Toute objectivité tue - l'objectivité, cette foutaise ! -, LA perle absolue de cette année, astre noir qu'on ne finit jamais d'explorer tout à fait, fut et demeure Astral Weeks.
Je n'ai découvert le disque qu'en ... Avril 70 à la faveur d'un de ces papiers fleuves dont Philippe Paringaux était coutumier - il devait encore nourrir quelques illusions sur les capacités ou les degrés de patience de son lectorat... -, Rock & Folk canal historique, bonheur rare de nos jours de pouvoir lire dans la presse la prose de gens sachant écrire.
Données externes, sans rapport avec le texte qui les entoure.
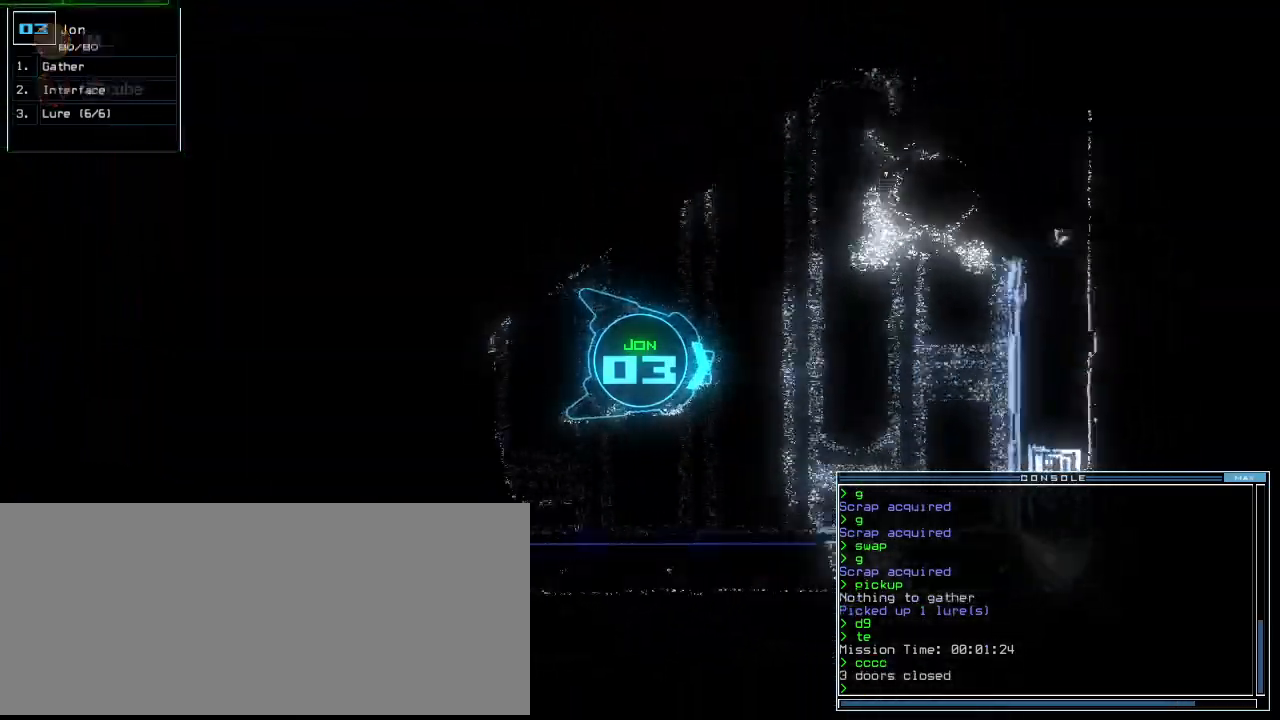
{"keys": ["left", "up"], "events": [[100, "left", "down"]]}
Pour tomber sous le charme d'un disque que je n'avais encore jamais écouté ni même entendu. Urgence de l'achat et chance absolue de tomber sur un import !
L'article m'avait plus que séduit. Plus tard, la lecture d'une des nouvelles composant le "Dubliners" de Joyce - "An encounter" - devait faire émerger à ma conscience des motifs et correspondances, qui m'expliquaient a posteriori l'inhabituelle émotion provoquée par un article de presse. 
À croire que Belfast et Dublin ont décidément quelque chose à voir...
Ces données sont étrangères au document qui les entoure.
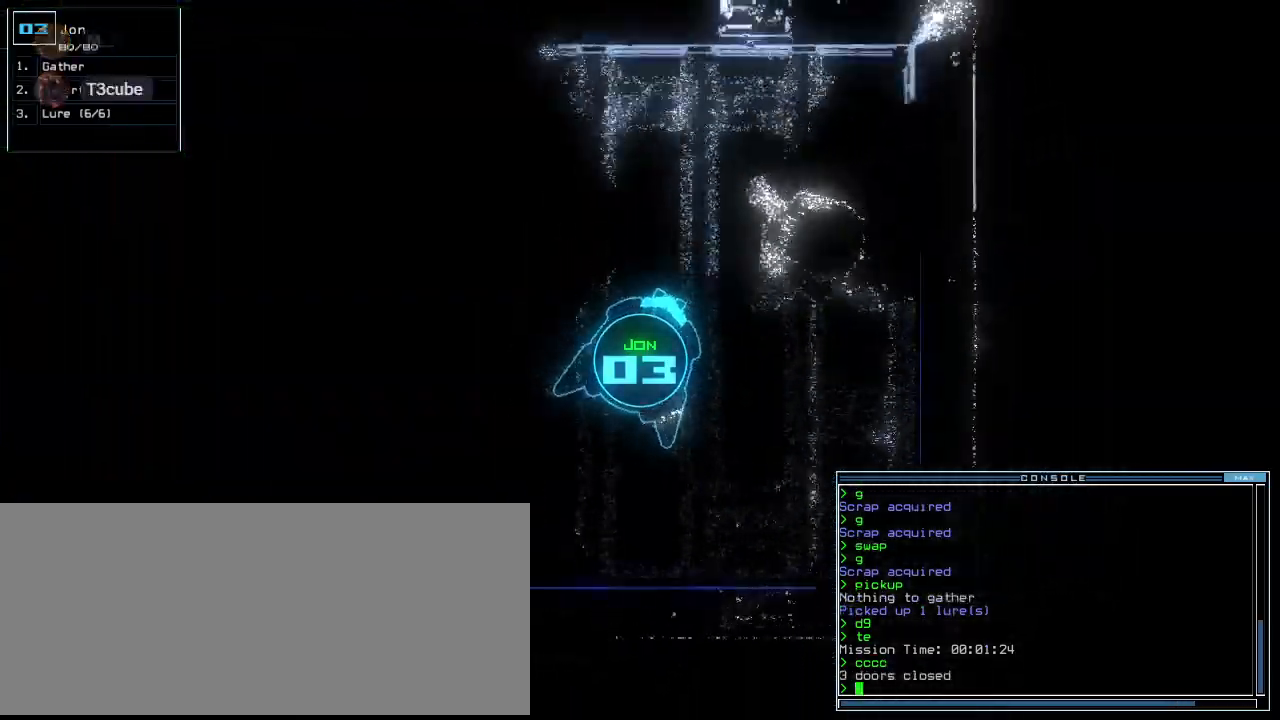
{"keys": ["left", "up"], "events": []}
Car Astral Weeks n'est pas qu'un disque rock. Pas davantage pop ou folk. Rien de tout ça. Plutôt "A mystical document", comme l'a qualifié Lester Bangs, qui en a fait, une dizaine d'années plus tard - fallait bien ça pour digérer... - la critique définitive : "the rock record with the most significance in my life so far". Bangs répondait en l'occurence, en compagnie d'écrivains, Nick Tosches entre autres, à l'invite de Greil Marcus de désigner le fameux "album pour île déserte". L'ensemble fut recueilli et publié dans "Stranded, Rock and roll for a desert island" en 1979.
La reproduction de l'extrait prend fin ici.